To be fair, this is part of what makes this difficult for the FF team. There are always people like you who say they never see these issues, and there are always people who do see them, and are so frustrated with them that they give up. And there doesn't seem to be much rime or reason to the whole thing. I've heard the "bad plugins" explanation before, I've heard "you don't understand the output from top," I've heard "it's not a memory leak, that's by design... it's the way we cache images," etc., etc. But at the end of the day, for some people, in some releases, Firefox has consistently had a problem with sucking up, and holding onto, memory like it was going out of style.
For a while, when the going word was "it's memory fragmentation that's causing the problem" they did seem to make a lot of progress. I remember a bunch of FF 3.x builds over the span of a few months, where the problems did seem to go away (or at least mostly). But somehow they always seem to come back eventually. <sigh />
I dunno... I'm rooting for the Firefox devs to get this figured out for once and all one day. And if they do, I'd probably switch back to Firefox. But to get back to the main point of this whole discussion... I'd rather see them spending their cycles on this issue, than adding features, building an OS, and all this other stuff.
I hope I made it clear enough in my first reply that while your post was the one I chose to thread off of, I do believe that you weren't griping just for the sake of it and I take your interest in the Mozilla mission and frustration with the memory issue as sincere.
I believe there are lots of reasons that different people run into a memory issue, and I believe that while the Firefox devs have tackled some of them, there are plenty of other opportunities.

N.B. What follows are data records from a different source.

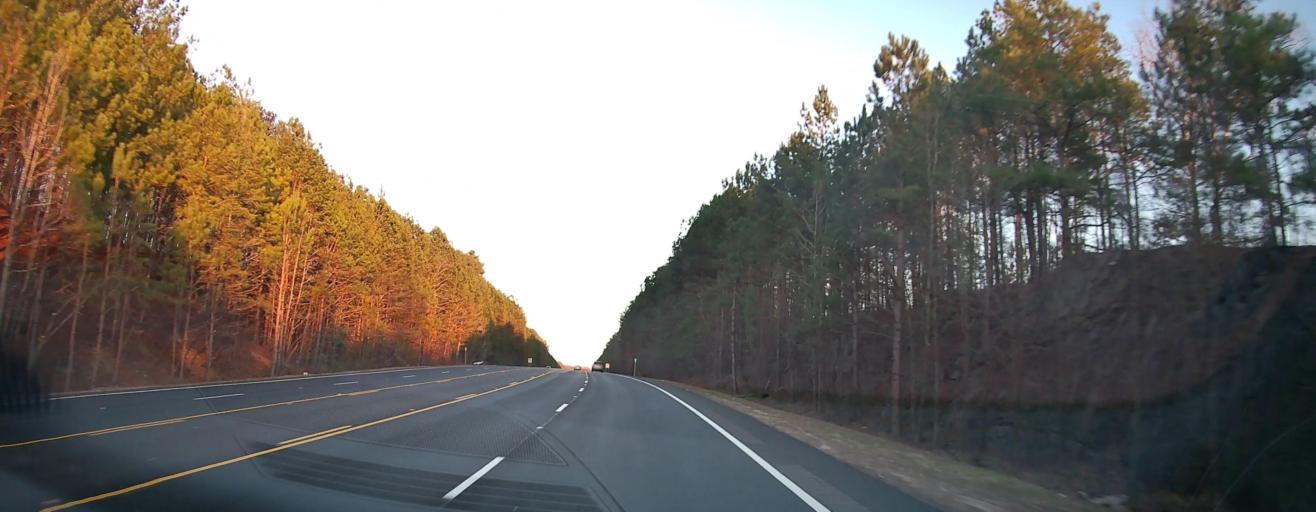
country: US
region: Georgia
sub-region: Fulton County
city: Union City
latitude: 33.5513
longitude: -84.4855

I hear what you are saying about the difficulty in communication, although I would hedge that just a bit by saying that a lot of the abrasive communication isn't from true "leadership", and even the leadership people can get on edge from having to deal with too many people complaining and not contributing when they see the corp of volunteers working as hard as they can. :)
I'll reiterate, given my specialization in metrics, I love the new about:memory feature and also the Telemetry project. These two projects will give us useful tools to be able to accurately measure memory consumption on a variety of platforms for users who feel the memory problems as well as those who don't.
If you have some time, try out a nightly or aurora. If nightly, then opting in to Telemetry will submit the data to us. If aurora, then you can visit about:memory and either submit a bug or feedback with what you find. I and the firefox devs would greatly appreciate it.
I'll reiterate, given my specialization in metrics, I love the new about:memory feature and also the Telemetry project. These two projects will give us useful tools to be able to accurately measure memory consumption on a variety of platforms for users who feel the memory problems as well as those who don't.
If you have some time, try out a nightly or aurora. If nightly, then opting in to Telemetry will submit the data to us. If aurora, then you can visit about:memory and either submit a bug or feedback with what you find. I and the firefox devs would greatly appreciate it.
Cool, I'll look into that. I've been doing some "have two different browsers running at once" stuff lately, so I could test being logged into something as two different users... so that's given me an excuse to at least fire up one Firefox window. I'll look into grabbing a nightly and play with that little. Maybe I'll even gradually start using it more if it's stable enough.